## [Activity]
Copy out the records below, swapping every "highest" for "largest" and changing nothing else. Leave the pictures out.

## [Exercise materials]
————————
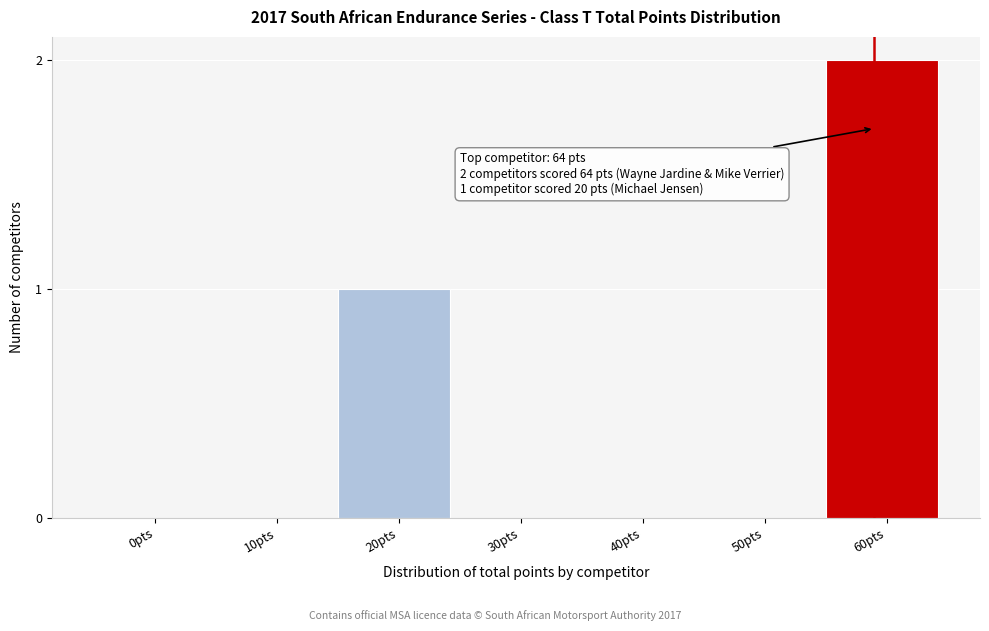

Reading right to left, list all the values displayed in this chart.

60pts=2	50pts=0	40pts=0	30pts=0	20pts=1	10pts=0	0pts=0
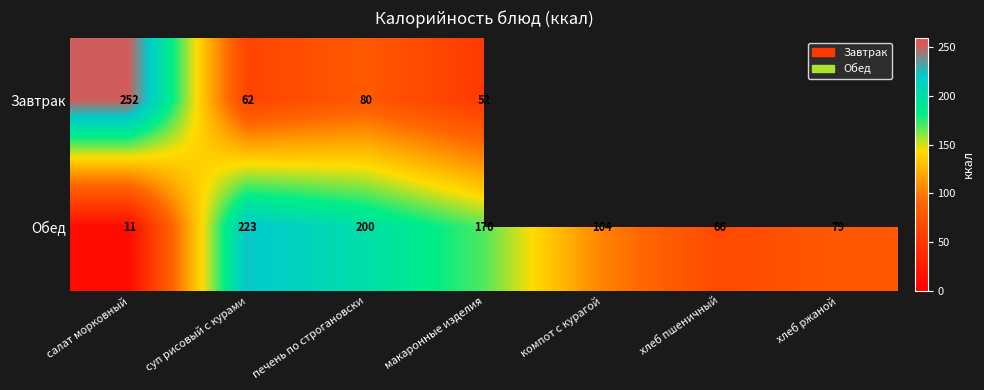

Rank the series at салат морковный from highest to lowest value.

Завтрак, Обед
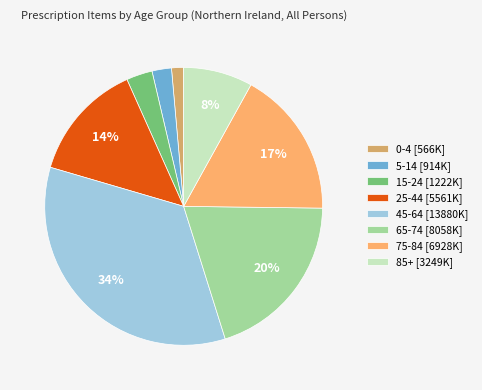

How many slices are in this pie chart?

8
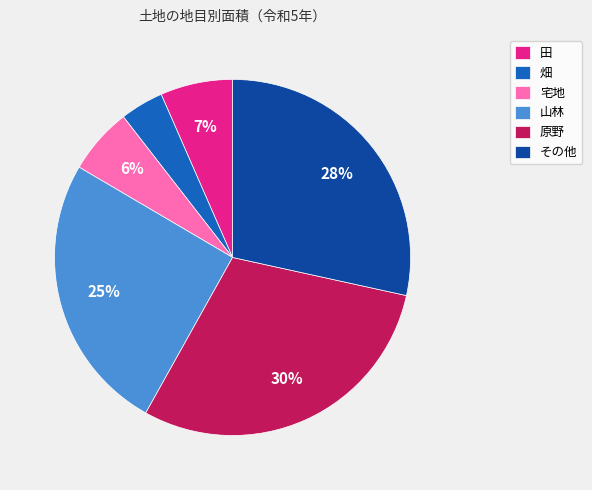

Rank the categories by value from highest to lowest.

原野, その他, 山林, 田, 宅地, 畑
————————
## [Task response]
Reading right to left, list all the values displayed in this chart.

60pts=2	50pts=0	40pts=0	30pts=0	20pts=1	10pts=0	0pts=0

Rank the series at салат морковный from largest to lowest value.

Завтрак, Обед

How many slices are in this pie chart?

8

Rank the categories by value from largest to lowest.

原野, その他, 山林, 田, 宅地, 畑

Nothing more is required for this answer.